# non-resident ccw for PA and NY?



## 45Sidekick (Oct 18, 2011)

ok quick explanation, I have two sisters, if you havent guessed yet one lives in PA and the other in NY. ok i'm the crazy guy who doesnt like to travel without a pistol, as i'm sure someone on here would agree. I'm curious if anyone knows if PA or NY issue non-resident ccws? Or if one does and not the other, or if you get one that the other state honors also. please help me out here.


----------



## TedDeBearFrmHell (Jul 1, 2011)

Handgunlaw.us


----------



## MLB (Oct 4, 2006)

No good news for you in NY. Non resident permits are not issued, nor are any out of state permits honored. This place would be very different should that national carry reciprocity bill be signed into law...


----------



## chup (Nov 28, 2011)

Pa. issues to non residents. It's easy to get. You have to do it in person.


----------



## AirForceShooter (May 6, 2006)

Also keep in mind under the circumstances you're using' FOPA would'nt apply either.

Leave the guns home.

AFS


----------



## MLB (Oct 4, 2006)

Bother. In reference to my NY non-resident permit comment above, reading Handgunlaw.us points out that you might be able to get one if you happen to principally work in NY, even if you are not a resident. From a practical standpoint however, no dice.
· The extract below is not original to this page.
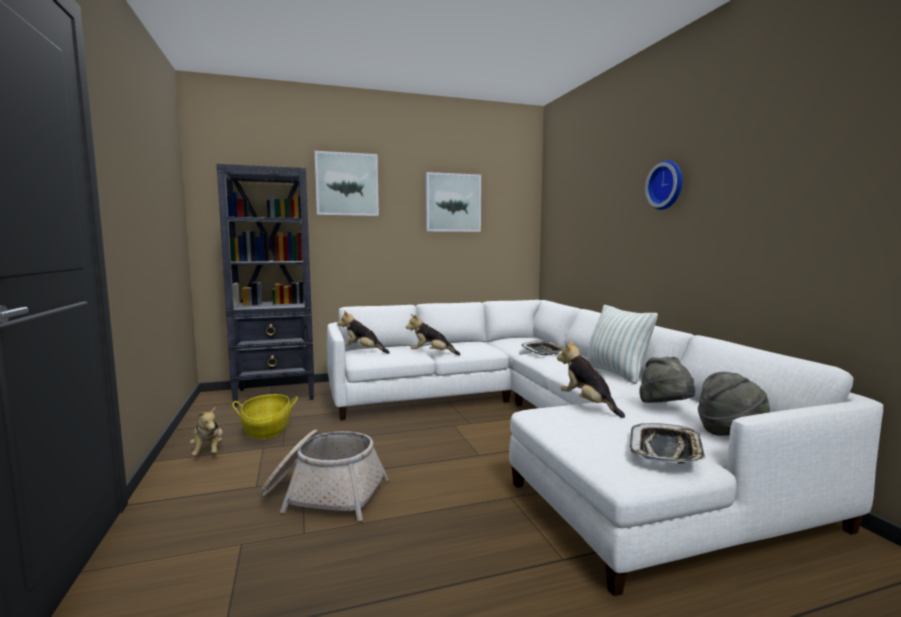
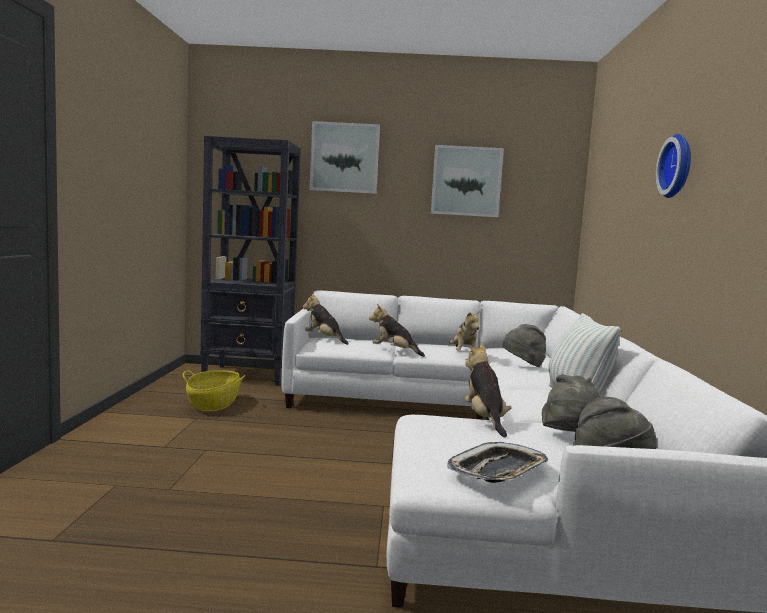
camera: 20 degrees right, 0 degrees up
(209, 452) = (150, 413): plush toy -> plush toy (463, 353)
(324, 494) = (212, 464): basket -> none
(543, 351) = (523, 365): tray -> grey hat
http://www.handgunlaw.us/states/newyork.pdf


----------



## thndrchiken (Oct 10, 2011)

PA does issue non resident permits but you usually have to be able to obtain a carry permit from the state you live in first. Take for instance me, living in the PRNJ, the chances of getting a NJ permit are slim and none so I wouldn't be able to get a PA permit. As far as reciprocity, I can tell you NY does not honor any other states permit. Check out Handgunlaw.us.


----------



## 45Sidekick (Oct 18, 2011)

thanks guys you all have been helpful


----------